6. Learned counsel for the petitioner contends that the impugned order is not a speaking order; that instead of any material available on the record the report submitted on Judicial Inquiry was illegally considered by the learned Additional Sessions Judge for passing the impugned order; that even the said report has not been appreciated in its true perspective; that neither the petitioner was named in the F.I.R. nor was his name placed as an accused in any of the columns of the report submitted under section 173, Cr.P.C.; that as a matter of fact the petitioner’s name was mentioned as a witness in the report under section 173, Cr.P.C. that the complainant never ever submitted any complaint against the petitioner, however, he has been summoned to face the trial just on the application which was submitted by the complainant during pre-trial proceedings pending against the accused named in the report under section 173, Cr.P.C.; that before commencement of the trial and without recording any evidence the learned trial court had no jurisdiction to summon the petitioner to face the trial and that there is no material on the record justifying the order of summoning the petitioner as an accused. In order to shore-up his contentions learned counsel has placed reliance on the cases of “S. Akhtar Sher v. The State and another” (1991 MLD 1977) and “Inayatullah and 4 others v.

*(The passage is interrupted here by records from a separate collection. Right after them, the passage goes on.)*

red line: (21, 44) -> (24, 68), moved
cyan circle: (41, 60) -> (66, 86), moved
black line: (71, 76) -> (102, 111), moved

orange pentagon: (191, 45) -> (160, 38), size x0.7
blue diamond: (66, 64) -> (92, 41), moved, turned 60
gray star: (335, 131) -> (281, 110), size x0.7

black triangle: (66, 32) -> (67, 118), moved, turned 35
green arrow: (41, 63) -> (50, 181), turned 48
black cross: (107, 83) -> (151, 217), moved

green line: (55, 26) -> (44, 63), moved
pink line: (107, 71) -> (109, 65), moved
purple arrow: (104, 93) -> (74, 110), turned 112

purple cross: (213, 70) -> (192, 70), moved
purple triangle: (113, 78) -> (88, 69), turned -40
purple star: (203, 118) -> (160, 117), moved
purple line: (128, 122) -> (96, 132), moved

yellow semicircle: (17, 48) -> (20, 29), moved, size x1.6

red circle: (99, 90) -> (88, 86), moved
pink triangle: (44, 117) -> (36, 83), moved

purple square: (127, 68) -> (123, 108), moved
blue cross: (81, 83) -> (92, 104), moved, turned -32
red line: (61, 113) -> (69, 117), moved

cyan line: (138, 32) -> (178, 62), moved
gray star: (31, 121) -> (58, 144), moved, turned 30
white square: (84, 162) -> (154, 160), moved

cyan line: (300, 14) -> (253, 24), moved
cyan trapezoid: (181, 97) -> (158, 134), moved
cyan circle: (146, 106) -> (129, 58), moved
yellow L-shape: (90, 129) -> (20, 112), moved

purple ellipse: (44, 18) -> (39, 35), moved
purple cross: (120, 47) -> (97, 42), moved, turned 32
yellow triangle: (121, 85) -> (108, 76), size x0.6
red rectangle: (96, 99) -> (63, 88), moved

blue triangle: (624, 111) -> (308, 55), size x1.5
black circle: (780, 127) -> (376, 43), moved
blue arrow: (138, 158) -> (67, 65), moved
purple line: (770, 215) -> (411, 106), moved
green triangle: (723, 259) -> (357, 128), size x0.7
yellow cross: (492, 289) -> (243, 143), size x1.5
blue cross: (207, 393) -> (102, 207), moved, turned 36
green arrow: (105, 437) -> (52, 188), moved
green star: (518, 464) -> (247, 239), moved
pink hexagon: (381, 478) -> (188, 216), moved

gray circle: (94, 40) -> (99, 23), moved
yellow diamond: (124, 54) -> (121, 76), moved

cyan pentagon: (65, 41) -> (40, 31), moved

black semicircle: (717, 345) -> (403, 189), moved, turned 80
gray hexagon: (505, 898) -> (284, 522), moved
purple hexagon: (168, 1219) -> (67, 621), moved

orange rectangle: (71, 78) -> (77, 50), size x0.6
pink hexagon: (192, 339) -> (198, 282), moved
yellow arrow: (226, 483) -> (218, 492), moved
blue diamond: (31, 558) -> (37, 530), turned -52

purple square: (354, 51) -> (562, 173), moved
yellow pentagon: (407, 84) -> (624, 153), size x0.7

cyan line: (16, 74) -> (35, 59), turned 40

The State and another” (1999 P.Cr.L.J. 731).

7. Conversely, the learned DDPP appearing on behalf of the State as well as learned counsel for the complainant has vehemently opposed the petition, contending that the learned trial court can summon the accused to face the trial and there is no legal bar whatsoever that at the first instance evidence should be recorded to ascertain as to whether prima facie case is made out against him; that the petitioner may be joined as co-accused to face the trial and defend his case so that the truth may come on the record.